The Equalizer 2
Director: Antoine Fuqua
Stars: Denzel Washington, Pedro Pascal, Ashton Sanders
Duration: 121 mins
KRS Releasing Ltd
There is no doubt that Denzel Washington is one of the greatest actors working today. In a career spanning almost four decades, he has amassed a plethora of awards for the numerous deep and complex roles he has portrayed, including many real-life figures.
From the early notices he received as anti-apartheid activist Steve Biko in 1987’s Cry Freedom, to his Academy-Award nominated directorial effort Fences (2016) and the 50 or so films in between, Washington has consistently imbued his performances with intensity, feeling, intelligence and effortless charisma.
This is true whether he’s a historical figure, lawyer, journalist, gangster, sportsman, father, husband, lover, always with complete commitment to the character; oftentimes ‘being’ rather than merely performing. So it is a bit of a disappointment to watch what amounts to a comparatively sub-par performance in The Equalizer 2.
This is the first sequel Washington has attempted in his career and it probably says much that he returns to the role he played for the first time in 2014 for director and frequent collaborator Antoine Fuqua.
It kind of makes me wonder if this was more of a favour to a friend than anything else. I could not shake the feeling that here the acclaimed actor is simply phoning it in.
Washington is intelligence operative Robert McCall, a man known as the Equalizer, a man who helps the exploited and the oppressed by meting out his particular brand of justice.
Now trying to earn a quiet living as a Lyft taxi driver, McCall goes about his days quietly, oftentimes serving as a sympathetic ear to his customer or, on occasion, helping them to right their wrongs.
The film’s biggest failing is its lack of emotional depth
However when, in Brussels, a man and his wife die in a staged murder-suicide, McCall finds himself drawn back into his former career. In the meantime, he strikes up a friendship with a young neighbour Miles (Ashton Sanders), who has fallen in with the wrong crowd.
As we have seen many a time before in the lone-wolf-on-a-mission genre, the film juggles between the two sides to the character – the professional and the personal.
However, the script by Richard Wenk first allows a good 35 to 45 minutes to pass before the actual plot kicks in. And, when it does, it’s all a little underwhelming and brings absolutely nothing new to the mix, resulting in a slickly made but by-the-numbers action thriller.
Unless I missed an important plot detail, the plot, based around the murder-suicide affair (brutally and bloodily staged), comes down to being merely an excuse for the bad guys to settle some personal scores. It all comes to a head in the climax, set in a small-seaside town that has been evacuated because of a hurricane.
Things do perk up a little here as McCall plays an elaborate wind-fuelled and waterlogged game of cat-and-mouse with his quarry; but it is too little, too late.
If the action is passable, the film’s biggest failing is its lack of emotional depth.
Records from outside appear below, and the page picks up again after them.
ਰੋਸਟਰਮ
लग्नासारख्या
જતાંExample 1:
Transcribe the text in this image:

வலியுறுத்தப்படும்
Washington can never be dull and it’s always a pleasure to see the man at work. Yet, it is hard to actually care for McCall – he goes about his equalising business with ruthless efficiency yet we never truly get under his skin. Does he really care about meting out justice or is he doing what he is trained to do? The question remains frustratingly unanswered.
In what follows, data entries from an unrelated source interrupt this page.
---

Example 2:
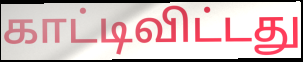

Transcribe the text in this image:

காட்டிவிட்டது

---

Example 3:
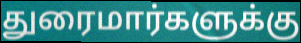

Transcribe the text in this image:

துரைமார்களுக்கு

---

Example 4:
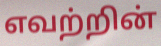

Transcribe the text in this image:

எவற்றின்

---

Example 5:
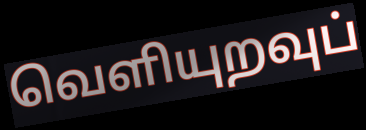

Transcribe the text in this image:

வெளியுறவுப்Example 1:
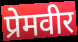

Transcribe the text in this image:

प्रेमवीर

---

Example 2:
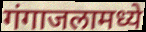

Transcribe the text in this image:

गंगाजलामध्ये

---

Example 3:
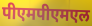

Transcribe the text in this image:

पीएमपीएमएल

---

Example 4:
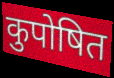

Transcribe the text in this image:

कुपोषित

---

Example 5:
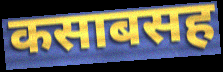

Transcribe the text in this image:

कसाबसह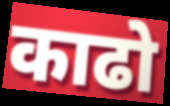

In the meantime, the relationship between the ‘softer’ side to McCall and Miles unfolds over a number of scenes where McCall tries to keep the younger man on the straight and narrow by encouraging his artistic talent and sharing his favourite books; and it never quite convinces as much as it aspires to.
Ironically, it is the scenes that bookmark the film – McCall reuniting a young kidnap victim with her mother, and helping a Holocaust survivor solve a mystery in his past – that have the most emotional resonance. But these storylines are mere padding.